§ Task to carry out:
The material below has pictures in it. Set down only the lines from the line containing "aprender sendo" through the line containing "D’aucuns diront qu’augmenter", word for word, and leave the pictures behind.

..........

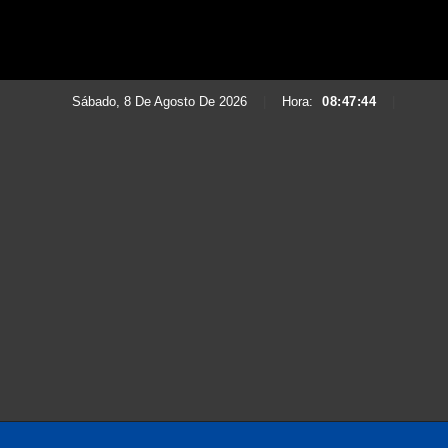
Sábado, 8 De Agosto De 2026
|
Hora:
08:47:46
|
Saltar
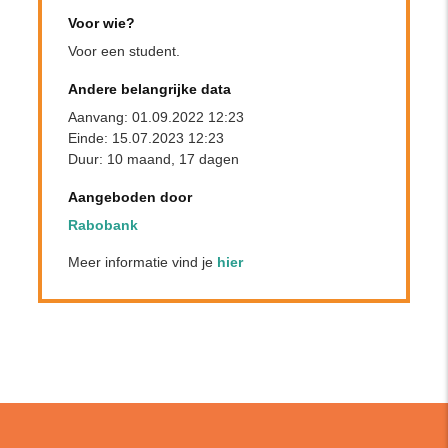
Voor wie?
Voor een student.
Andere belangrijke data
Aanvang: 01.09.2022 12:23
Einde: 15.07.2023 12:23
Duur: 10 maand, 17 dagen
Aangeboden door
Rabobank
Meer informatie vind je
hier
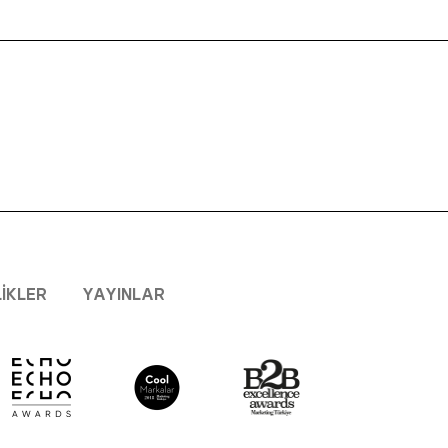
LIKLER
YAYINLAR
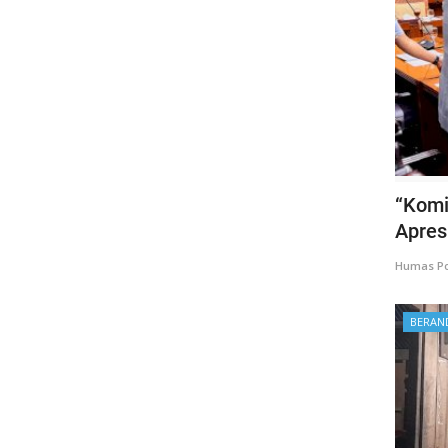
“Komis
Apresi
Humas Po
BERAN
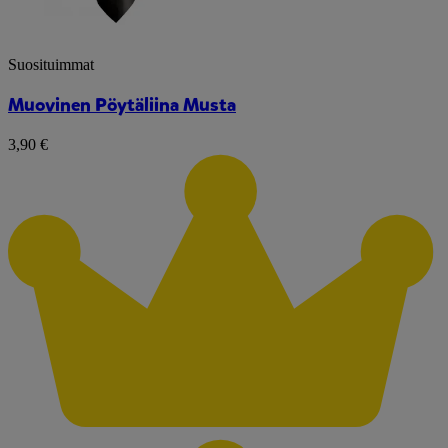
Suosituimmat
Muovinen Pöytäliina Musta
3,90 €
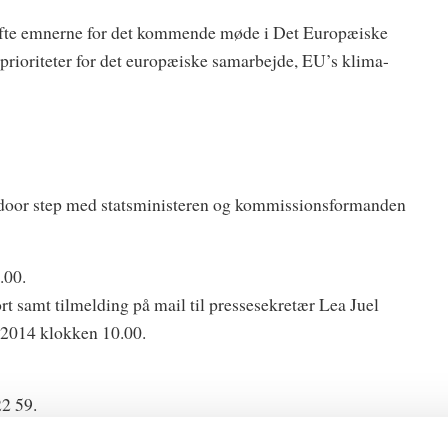
øfte emnerne for det kommende møde i Det Europæiske
prioriteter for det europæiske samarbejde, EU’s klima-
rt door step med statsministeren og kommissionsformanden
.00.
t samt tilmelding på mail til pressesekretær Lea Juel
 2014 klokken 10.00.
22 59.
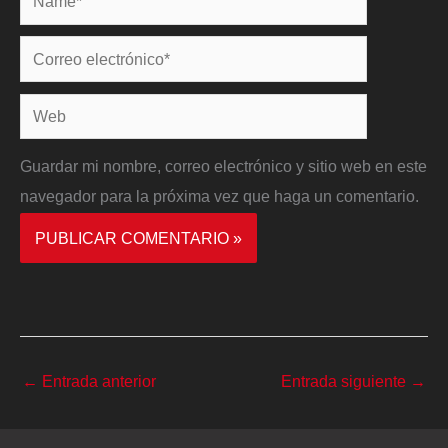
Correo
electrónico*
Web
Guardar mi nombre, correo electrónico y sitio web en este
navegador para la próxima vez que haga un comentario.
←
Entrada anterior
Entrada siguiente
→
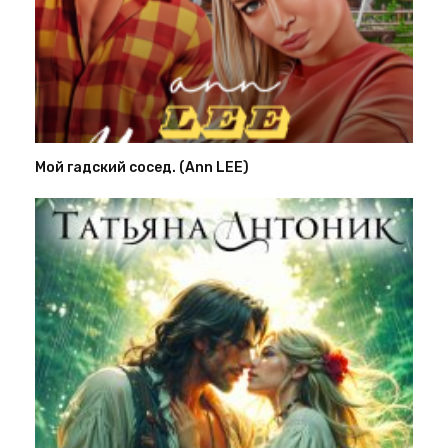
Мой гадский сосед. (Ann LEE)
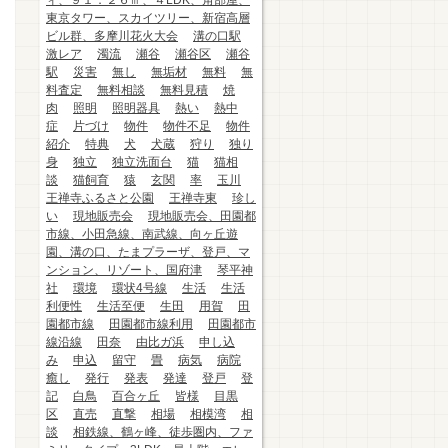
ィ、９１．２６㎡、４LDK、角部屋、
東京タワー、スカイツリー、新宿高層
ビル群、多摩川花火大会
溝の口駅
激レア
濁流
瀬谷
瀬谷区
瀬谷
駅
災害
無し
無垢材
無料
無
料査定
無料相談
無料見積
焼
肉
照明
照明器具
熱い
熱中
症
片づけ
物件
物件不足
物件
紹介
特典
犬
犬蔵
狩り
独り
身
独立
独立洗面台
猫
猫相
談
猫飼育
猿
玄関
率
玉川
王禅寺ふるさと公園
王禅寺東
珍し
い
現地販売会
現地販売会、田園都
市線、小田急線、南武線、向ヶ丘遊
園、溝の口、たまプラーザ、登戸、マ
ンション、リゾート、国府津
琴平神
社
環境
環状4号線
生活
生活
利便性
生活至便
生田
用賀
田
園都市線
田園都市線利用
田園都市
線沿線
田奈
由比ガ浜
申し込
み
申込
留守
畳
病気
病院
癒し
発行
発表
発達
登戸
登
記
白鳥
百合ヶ丘
皆様
目黒
区
直売
直撃
相場
相模湾
相
談
相鉄線、鶴ヶ峰、徒歩圏内、ファ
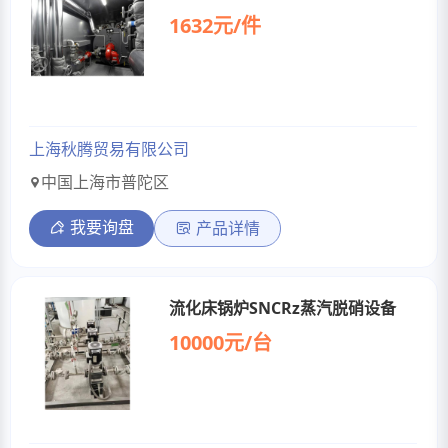
1632元/件
上海秋腾贸易有限公司
中国上海市普陀区
我要询盘
产品详情
流化床锅炉SNCRz蒸汽脱硝设备
10000元/台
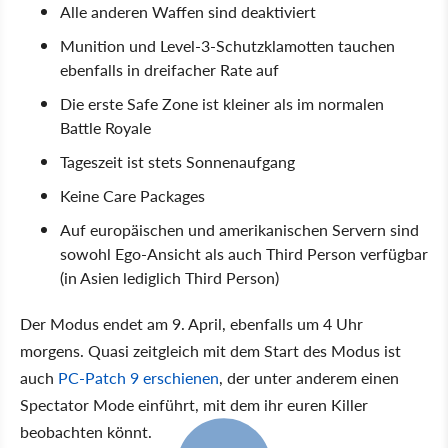
Alle anderen Waffen sind deaktiviert
Munition und Level-3-Schutzklamotten tauchen
ebenfalls in dreifacher Rate auf
Die erste Safe Zone ist kleiner als im normalen
Battle Royale
Tageszeit ist stets Sonnenaufgang
Keine Care Packages
Auf europäischen und amerikanischen Servern sind
sowohl Ego-Ansicht als auch Third Person verfügbar
(in Asien lediglich Third Person)
Der Modus endet am 9. April, ebenfalls um 4 Uhr
morgens. Quasi zeitgleich mit dem Start des Modus ist
auch
PC-Patch 9 erschienen
, der unter anderem einen
Spectator Mode einführt, mit dem ihr euren Killer
beobachten könnt.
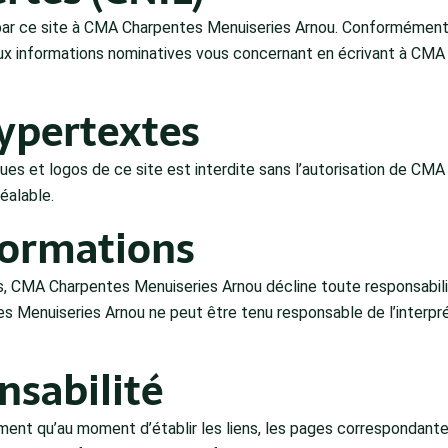
ce site à CMA Charpentes Menuiseries Arnou. Conformément à la
 aux informations nominatives vous concernant en écrivant à CMA
hypertextes
ques et logos de ce site est interdite sans l’autorisation de C
éalable.
formations
s, CMA Charpentes Menuiseries Arnou décline toute responsabili
es Menuiseries Arnou ne peut être tenu responsable de l’interpré
nsabilité
t qu’au moment d’établir les liens, les pages correspondantes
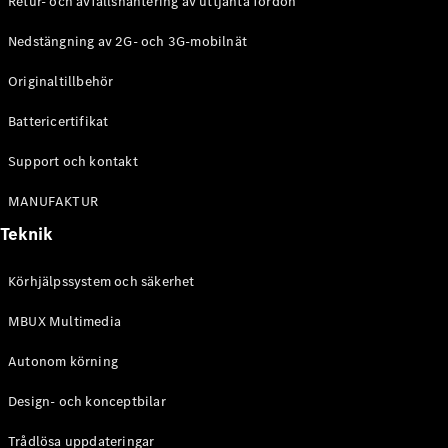
Retur- och avfallshantering av uttjänta fordon
G-
Elektrisk
Klass
Nedstängning av 2G- och 3G-mobilnät
G-Klass
Originaltillbehör
Konfigurator
Battericertifikat
Mercedes-
Benz Online
Support och kontakt
Store
Kombi
MANUFAKTUR
Teknik
Körhjälpssystem och säkerhet
MBUX Multimedia
Alla Kombi
CLA
Autonom körning
Shooting
Elektrisk
Brake
Design- och konceptbilar
C-Klass
Kombi
Trådlösa uppdateringar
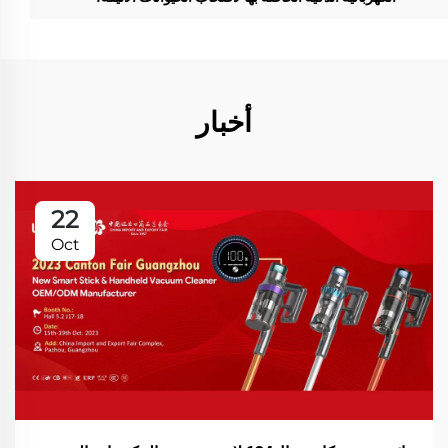
أخبار
22
Oct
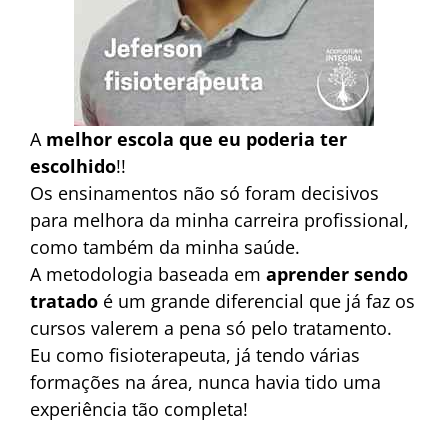
A
melhor escola que eu poderia ter
escolhido
!!
Os ensinamentos não só foram decisivos
para melhora da minha carreira profissional,
como também da minha saúde.
A metodologia baseada em
aprender sendo
tratado
é um grande diferencial que já faz os
cursos valerem a pena só pelo tratamento.
Eu como
fisioterapeuta
, já tendo várias
formações na área, nunca havia tido uma
experiência tão completa!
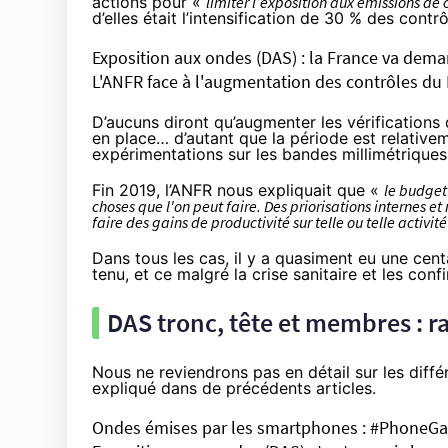
actions pour «
limiter l’exposition aux émissions de
d’elles était l’intensification de 30 % des contr
Exposition aux ondes (DAS) : la France va dem
L'ANFR face à l'augmentation des contrôles du
D’aucuns diront qu’augmenter les vérifications
en place… d’autant que la période est relative
expérimentations sur les bandes millimétriques,
Fin 2019, l’ANFR nous expliquait que «
le budget
choses que l'on peut faire. Des priorisations internes 
faire des gains de productivité sur telle ou telle activité
Dans tous les cas, il y a quasiment eu une cent
tenu, et ce malgré la crise sanitaire et les co
DAS tronc, tête et membres : r
Nous ne reviendrons pas en détail sur les dif
expliqué dans de précédents articles.
Ondes émises par les smartphones : #PhoneGat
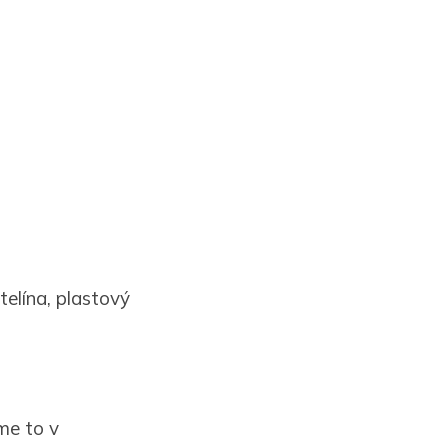
telína, plastový
ame to v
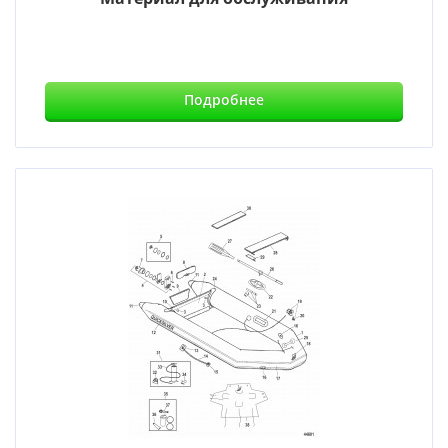
Подробнее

..........

§ Task result:
aprender sendo
tratado
é um grande diferencial que já faz os
cursos valerem a pena só pelo tratamento.
Eu como
fisioterapeuta
, já tendo várias
formações na área, nunca havia tido uma
experiência tão completa!
actions pour «
limiter l’exposition aux émissions de
d’elles était l’intensification de 30 % des contr
Exposition aux ondes (DAS) : la France va dem
L'ANFR face à l'augmentation des contrôles du
D’aucuns diront qu’augmenter les vérifications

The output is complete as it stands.